___ Available data ___

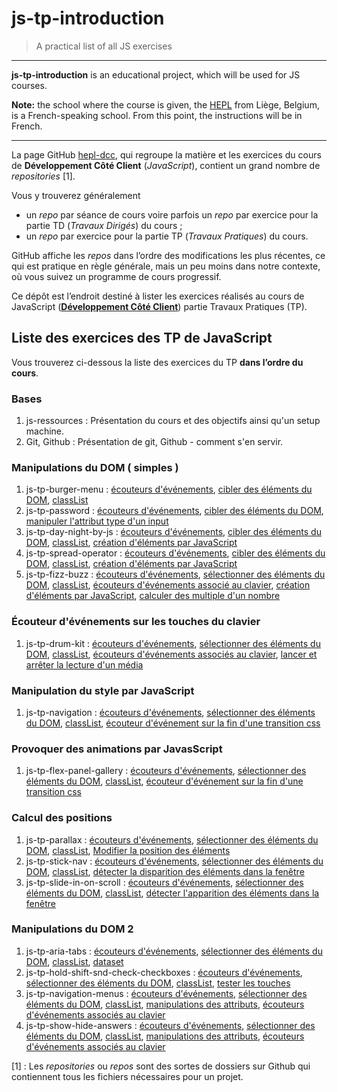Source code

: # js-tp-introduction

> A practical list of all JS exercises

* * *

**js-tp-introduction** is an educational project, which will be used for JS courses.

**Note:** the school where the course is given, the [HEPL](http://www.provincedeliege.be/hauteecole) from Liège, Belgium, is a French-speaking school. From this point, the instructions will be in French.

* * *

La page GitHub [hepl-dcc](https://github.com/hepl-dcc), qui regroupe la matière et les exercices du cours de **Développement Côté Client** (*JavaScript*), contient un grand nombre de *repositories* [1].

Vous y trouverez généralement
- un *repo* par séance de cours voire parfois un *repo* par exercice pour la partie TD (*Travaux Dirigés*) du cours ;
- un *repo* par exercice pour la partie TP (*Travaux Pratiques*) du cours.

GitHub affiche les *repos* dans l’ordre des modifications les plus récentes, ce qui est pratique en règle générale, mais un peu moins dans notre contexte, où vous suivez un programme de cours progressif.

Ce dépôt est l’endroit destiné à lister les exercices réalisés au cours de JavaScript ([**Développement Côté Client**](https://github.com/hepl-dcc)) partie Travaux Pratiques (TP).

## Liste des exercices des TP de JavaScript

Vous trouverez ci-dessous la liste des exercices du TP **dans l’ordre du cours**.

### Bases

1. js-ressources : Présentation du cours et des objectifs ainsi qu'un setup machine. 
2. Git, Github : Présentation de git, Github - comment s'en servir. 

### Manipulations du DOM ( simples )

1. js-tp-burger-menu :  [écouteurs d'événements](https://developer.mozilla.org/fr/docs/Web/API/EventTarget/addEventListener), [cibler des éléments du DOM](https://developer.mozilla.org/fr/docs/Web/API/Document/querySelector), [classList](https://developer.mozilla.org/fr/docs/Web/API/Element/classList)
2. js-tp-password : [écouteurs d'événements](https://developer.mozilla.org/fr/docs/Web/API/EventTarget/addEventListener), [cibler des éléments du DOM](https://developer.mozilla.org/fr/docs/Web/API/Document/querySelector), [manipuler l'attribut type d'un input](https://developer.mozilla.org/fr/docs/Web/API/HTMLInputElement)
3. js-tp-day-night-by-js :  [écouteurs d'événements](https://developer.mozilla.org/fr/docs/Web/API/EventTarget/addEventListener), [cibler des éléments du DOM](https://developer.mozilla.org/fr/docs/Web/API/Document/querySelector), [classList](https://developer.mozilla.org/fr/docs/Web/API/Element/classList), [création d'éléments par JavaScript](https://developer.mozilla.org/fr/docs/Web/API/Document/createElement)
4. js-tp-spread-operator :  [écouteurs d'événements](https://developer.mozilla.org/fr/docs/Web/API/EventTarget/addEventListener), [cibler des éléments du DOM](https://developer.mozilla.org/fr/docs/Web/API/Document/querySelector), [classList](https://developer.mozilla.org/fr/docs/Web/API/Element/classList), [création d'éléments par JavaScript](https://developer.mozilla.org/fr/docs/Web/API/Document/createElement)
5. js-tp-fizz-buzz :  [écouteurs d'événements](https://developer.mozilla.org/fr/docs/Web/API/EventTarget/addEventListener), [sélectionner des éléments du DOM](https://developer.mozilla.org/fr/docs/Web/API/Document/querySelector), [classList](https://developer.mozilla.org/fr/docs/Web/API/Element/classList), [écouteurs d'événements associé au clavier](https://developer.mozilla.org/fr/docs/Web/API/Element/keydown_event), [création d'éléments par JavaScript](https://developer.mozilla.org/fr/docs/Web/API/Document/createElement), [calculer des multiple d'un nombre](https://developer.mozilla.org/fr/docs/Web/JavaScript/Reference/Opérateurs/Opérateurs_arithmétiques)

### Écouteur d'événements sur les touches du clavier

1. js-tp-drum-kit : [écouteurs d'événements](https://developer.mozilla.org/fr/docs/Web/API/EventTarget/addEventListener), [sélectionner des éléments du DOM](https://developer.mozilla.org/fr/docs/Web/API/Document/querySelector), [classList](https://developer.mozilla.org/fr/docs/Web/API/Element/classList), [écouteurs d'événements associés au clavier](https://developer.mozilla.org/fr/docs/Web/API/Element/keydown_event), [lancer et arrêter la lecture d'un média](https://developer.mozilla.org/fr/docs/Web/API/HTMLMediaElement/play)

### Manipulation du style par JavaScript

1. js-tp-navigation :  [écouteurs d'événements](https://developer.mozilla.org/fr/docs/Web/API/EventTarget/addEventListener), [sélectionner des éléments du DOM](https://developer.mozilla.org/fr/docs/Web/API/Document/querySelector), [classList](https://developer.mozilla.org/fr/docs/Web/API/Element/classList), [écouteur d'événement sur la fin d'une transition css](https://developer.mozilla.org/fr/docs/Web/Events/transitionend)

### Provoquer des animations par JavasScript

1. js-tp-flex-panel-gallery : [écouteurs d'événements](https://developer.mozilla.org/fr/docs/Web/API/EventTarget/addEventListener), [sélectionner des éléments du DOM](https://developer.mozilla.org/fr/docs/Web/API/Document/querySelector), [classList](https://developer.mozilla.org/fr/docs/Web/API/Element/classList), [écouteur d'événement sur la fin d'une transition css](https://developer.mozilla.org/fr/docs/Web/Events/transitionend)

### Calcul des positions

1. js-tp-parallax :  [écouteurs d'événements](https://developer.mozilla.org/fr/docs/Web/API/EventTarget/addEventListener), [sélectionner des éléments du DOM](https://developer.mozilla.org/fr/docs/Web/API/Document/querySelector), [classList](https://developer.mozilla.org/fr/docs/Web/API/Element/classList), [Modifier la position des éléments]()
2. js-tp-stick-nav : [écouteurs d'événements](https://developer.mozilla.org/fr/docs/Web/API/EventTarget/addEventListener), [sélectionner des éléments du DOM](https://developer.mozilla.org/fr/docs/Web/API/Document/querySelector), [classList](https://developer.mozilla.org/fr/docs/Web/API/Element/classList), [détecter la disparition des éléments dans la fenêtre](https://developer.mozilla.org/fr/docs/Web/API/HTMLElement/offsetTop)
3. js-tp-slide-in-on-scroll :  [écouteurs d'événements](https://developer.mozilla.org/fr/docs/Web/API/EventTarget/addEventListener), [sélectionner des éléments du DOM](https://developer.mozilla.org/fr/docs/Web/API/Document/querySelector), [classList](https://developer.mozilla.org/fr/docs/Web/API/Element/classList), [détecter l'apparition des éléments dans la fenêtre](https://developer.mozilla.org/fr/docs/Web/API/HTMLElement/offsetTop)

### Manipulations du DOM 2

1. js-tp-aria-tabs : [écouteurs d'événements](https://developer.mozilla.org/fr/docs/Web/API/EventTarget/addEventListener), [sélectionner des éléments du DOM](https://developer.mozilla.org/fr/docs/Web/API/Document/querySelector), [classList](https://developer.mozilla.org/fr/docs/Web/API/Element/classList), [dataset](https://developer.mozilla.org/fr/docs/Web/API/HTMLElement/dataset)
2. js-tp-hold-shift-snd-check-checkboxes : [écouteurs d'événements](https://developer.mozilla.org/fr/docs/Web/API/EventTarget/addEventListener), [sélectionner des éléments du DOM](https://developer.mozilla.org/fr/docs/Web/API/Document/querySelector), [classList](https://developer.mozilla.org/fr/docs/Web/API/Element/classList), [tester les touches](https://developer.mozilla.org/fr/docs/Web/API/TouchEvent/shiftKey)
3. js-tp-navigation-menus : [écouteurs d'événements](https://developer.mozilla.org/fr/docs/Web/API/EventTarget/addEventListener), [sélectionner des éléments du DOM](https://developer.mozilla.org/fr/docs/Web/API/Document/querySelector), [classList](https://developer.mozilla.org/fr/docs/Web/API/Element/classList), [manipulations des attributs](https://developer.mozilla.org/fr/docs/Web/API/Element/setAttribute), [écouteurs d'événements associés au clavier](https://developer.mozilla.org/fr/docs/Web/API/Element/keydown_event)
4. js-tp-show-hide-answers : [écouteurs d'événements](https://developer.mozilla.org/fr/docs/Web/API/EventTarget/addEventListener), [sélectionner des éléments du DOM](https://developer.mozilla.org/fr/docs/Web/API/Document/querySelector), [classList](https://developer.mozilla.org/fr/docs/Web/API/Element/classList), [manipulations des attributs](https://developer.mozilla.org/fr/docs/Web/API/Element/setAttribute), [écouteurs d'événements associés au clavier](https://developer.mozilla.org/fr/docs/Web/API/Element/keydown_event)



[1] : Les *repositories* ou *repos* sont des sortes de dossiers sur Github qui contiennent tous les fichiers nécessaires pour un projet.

___
___ Available data ___

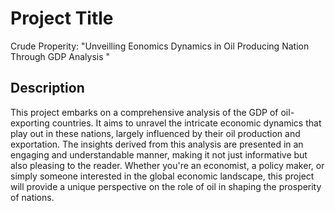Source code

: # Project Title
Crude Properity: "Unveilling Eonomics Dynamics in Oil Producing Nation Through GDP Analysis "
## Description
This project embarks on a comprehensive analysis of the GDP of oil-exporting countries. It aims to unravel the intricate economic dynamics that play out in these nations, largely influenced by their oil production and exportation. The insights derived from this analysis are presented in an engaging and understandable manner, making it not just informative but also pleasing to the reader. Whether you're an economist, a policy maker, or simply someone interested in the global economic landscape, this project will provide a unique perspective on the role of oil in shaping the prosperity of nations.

___

(Your instructions)
Each line of the entries above that contains "Côté" is to be copied.

(Reply to the task)
La page GitHub [hepl-dcc](https://github.com/hepl-dcc), qui regroupe la matière et les exercices du cours de **Développement Côté Client** (*JavaScript*), contient un grand nombre de *repositories* [1].
Ce dépôt est l’endroit destiné à lister les exercices réalisés au cours de JavaScript ([**Développement Côté Client**](https://github.com/hepl-dcc)) partie Travaux Pratiques (TP).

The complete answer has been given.